■ **COSE DA FARE**
**a.** Rispondi in base alla recensione:
(i) Chi interpreta la regina Rhaenyra?
(ii) Quale battaglia viene rimandata alla terza stagione?
(iii) Per quante puntate, secondo l'autore, si è menato il can per l'aia?
**b.** Trascrivi dalla recensione il passo che si apre con le parole contenenti "Eppure Martin appare" e si chiude con "naturale che sia.".
**c.** Secondo la recensione, perché nella prima stagione di "House of the Dragon" l'azione non era necessaria? Spiegalo per favore in una, due o tre frasi.

Premetto che non sono assolutamente un fanatico dei film d'azione, però nel genere fantasy un giusto dosaggio di azione, di battaglie, di epicità deve esserci.
Nella prima stagione di "House of the Dragon" non era necessaria l'azione perché ne faceva molto bene le veci il complotto e una violenza da congiura di palazzo, nella consapevolezza che la guerra sarebbe scoppiata alla morte di re Viserys I e sarebbe stata narrata nella seconda stagione.
E qui si entra nel maggiore tasto dolente.
Tutta l'azione è stata rimandata alla terza stagione.
Rispetto a "Fuoco e Sangue" la trama ha subito un dilazionamento immotivato, sostituito da dialoghi fin troppo filosofeggianti, da scene improbabili e non necessarie, e da un clima di perenne attesa che succeda qualcosa o che ci siano conseguenze pesanti per quel poco che succede, senza che poi i nodi vengano al pettine.
La grande battaglia del Gullet, che sarebbe dovuta essere la naturale conclusione della seconda stagione viene inspiegabilmente rimandata alla terza abusando di quello che in gergo viene chiamato "effetto cliffhanger", cioè l'essere sospesi sul precipizio.
Non avrei mai pensato di dover rilevare questo tipo di mancanze come difetto, perché, ripeto, non sono un fanatico dei film d'azione e di violenza, però qui veramente si è menato il can per l'aia per otto puntate che sono parse per lo più un unico enorme prequel della terza stagione.
Avendo io letto "Fuoco e Sangue", posso garantire che il materiale narrativo era enorme e quindi non c'era alcun bisogno di allungare il brodo.
Resto quindi nel dubbio sul perché si sia fatta questa scelta, oltre tutto appesantendo la trama con l'eccesso di scene notturne dove non vedendosi quasi nulla si è costretti a concentrarsi su dialoghi che, pur non essendo banali, non sono nello spirito del mondo creato da George Martin.
Eppure Martin appare tra gli sceneggiatori, ma senza metterci nulla del suo leggendario talento, della sua impareggiabile e cinica ironia.
Anche la figura della regina Rhaenyra, pur interpretata in maniera eccellente da Emma D'Arcy, è stata un po' troppo edulcorata, rispetto non solo al romanzo, ma anche alla prima stagione, dove il suo carattere ribelle e guerriero spiccava in maniera chiara, laddove nella seconda il personaggio è un po' sacrificato a causa della trama lenta, che la confina all Roccia del Drago, nelle scene più oscure (anche nel senso letterale del termine, cioè non si vede quasi niente). Acquista rilievo in alcune puntate, anche se non voglio rivelare nulla, se non che c'entrano molto i draghi, come è naturale che sia.
La seconda stagione risente molto della mancanza di alcuni personaggi che, o sono deceduti nella prima, o sono allontanati dalla narrazione per troppo tempo.

■ **VOCI FORNITE**
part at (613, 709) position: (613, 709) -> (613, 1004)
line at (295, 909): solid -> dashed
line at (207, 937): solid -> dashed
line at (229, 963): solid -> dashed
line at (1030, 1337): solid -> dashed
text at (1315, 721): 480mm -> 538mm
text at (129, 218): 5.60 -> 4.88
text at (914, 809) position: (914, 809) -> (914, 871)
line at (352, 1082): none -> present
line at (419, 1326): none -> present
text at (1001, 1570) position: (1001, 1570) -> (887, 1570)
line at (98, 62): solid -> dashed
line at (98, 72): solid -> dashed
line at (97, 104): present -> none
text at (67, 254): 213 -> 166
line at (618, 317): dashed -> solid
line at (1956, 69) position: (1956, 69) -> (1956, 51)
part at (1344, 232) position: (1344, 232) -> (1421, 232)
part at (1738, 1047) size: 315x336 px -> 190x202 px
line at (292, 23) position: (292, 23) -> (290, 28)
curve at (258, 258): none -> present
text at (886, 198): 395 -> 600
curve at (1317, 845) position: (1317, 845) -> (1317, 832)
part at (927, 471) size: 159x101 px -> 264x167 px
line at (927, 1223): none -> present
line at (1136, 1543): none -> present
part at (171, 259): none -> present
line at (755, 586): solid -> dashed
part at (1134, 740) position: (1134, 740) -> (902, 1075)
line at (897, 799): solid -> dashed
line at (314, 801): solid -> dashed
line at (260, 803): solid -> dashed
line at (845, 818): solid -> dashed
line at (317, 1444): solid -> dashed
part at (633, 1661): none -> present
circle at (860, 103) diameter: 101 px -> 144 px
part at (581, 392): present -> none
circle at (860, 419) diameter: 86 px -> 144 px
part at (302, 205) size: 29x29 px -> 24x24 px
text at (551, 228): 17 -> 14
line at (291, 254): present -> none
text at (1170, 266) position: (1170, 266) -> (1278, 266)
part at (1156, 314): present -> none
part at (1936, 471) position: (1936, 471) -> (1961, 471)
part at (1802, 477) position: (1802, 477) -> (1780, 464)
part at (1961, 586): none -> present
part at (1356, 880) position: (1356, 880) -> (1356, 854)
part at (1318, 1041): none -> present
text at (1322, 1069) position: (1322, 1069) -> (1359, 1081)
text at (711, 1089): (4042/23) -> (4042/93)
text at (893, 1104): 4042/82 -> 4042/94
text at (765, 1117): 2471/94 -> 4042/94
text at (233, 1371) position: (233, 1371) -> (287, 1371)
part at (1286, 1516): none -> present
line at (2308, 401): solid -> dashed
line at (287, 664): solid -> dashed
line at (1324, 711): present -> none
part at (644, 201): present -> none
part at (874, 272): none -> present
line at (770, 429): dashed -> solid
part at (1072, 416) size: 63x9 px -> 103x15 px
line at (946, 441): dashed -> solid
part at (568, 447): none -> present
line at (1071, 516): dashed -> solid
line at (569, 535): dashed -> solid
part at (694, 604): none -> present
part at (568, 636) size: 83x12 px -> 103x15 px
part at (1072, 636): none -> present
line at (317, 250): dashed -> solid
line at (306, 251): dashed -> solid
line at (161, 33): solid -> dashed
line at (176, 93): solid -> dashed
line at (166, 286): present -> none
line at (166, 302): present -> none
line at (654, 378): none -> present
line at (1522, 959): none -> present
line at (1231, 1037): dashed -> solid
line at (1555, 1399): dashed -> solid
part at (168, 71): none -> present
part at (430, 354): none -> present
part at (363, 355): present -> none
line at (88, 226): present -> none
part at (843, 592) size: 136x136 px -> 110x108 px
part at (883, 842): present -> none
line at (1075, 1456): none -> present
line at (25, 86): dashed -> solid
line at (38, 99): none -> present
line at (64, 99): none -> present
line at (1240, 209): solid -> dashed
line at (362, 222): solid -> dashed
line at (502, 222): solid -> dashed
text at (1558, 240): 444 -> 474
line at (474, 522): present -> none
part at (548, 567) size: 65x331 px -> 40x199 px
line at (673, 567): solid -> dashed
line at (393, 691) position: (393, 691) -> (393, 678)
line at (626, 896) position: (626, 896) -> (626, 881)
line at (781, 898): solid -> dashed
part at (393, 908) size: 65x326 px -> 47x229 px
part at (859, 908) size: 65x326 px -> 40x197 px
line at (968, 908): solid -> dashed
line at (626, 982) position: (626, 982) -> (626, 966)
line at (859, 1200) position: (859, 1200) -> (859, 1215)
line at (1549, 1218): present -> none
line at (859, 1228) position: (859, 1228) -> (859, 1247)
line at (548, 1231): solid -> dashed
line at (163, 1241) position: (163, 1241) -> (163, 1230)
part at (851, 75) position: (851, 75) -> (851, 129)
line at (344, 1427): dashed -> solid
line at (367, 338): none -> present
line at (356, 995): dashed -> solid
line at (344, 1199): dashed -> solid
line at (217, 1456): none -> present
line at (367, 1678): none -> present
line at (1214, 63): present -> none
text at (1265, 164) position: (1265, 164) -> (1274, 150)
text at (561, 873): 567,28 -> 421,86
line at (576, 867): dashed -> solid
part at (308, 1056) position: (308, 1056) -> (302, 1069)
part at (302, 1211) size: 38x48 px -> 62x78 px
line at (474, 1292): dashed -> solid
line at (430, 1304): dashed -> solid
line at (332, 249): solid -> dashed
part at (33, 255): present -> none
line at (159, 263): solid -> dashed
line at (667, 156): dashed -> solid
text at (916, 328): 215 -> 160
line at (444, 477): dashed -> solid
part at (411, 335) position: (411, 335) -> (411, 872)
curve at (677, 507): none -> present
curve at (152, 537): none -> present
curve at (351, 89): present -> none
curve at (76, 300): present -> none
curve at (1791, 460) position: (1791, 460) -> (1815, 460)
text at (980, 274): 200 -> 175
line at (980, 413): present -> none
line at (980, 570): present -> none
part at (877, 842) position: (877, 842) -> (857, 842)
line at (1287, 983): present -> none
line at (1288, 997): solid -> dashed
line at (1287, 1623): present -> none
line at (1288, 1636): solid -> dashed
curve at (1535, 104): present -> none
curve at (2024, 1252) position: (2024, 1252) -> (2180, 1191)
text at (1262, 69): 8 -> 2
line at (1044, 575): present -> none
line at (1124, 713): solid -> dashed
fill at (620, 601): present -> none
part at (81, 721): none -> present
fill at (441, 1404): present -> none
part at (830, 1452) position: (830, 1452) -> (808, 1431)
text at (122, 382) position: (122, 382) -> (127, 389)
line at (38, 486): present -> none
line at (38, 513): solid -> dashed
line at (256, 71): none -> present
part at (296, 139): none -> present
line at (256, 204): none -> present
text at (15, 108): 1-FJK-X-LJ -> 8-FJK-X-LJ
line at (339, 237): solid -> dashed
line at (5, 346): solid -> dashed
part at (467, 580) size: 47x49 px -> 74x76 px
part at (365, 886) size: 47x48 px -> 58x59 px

■ **ESERCIZI SVOLTI**
**a.**
(i) Emma D'Arcy.
(ii) La grande battaglia del Gullet.
(iii) Per otto puntate.

**b.**
Eppure Martin appare tra gli sceneggiatori, ma senza metterci nulla del suo leggendario talento, della sua impareggiabile e cinica ironia.
Anche la figura della regina Rhaenyra, pur interpretata in maniera eccellente da Emma D'Arcy, è stata un po' troppo edulcorata, rispetto non solo al romanzo, ma anche alla prima stagione, dove il suo carattere ribelle e guerriero spiccava in maniera chiara, laddove nella seconda il personaggio è un po' sacrificato a causa della trama lenta, che la confina all Roccia del Drago, nelle scene più oscure (anche nel senso letterale del termine, cioè non si vede quasi niente). Acquista rilievo in alcune puntate, anche se non voglio rivelare nulla, se non che c'entrano molto i draghi, come è naturale che sia.

**c.** Nella prima stagione l'azione non era necessaria perché ne facevano molto bene le veci il complotto e una violenza da congiura di palazzo. Si sapeva inoltre che la guerra sarebbe scoppiata alla morte di re Viserys I e che sarebbe stata narrata nella seconda stagione.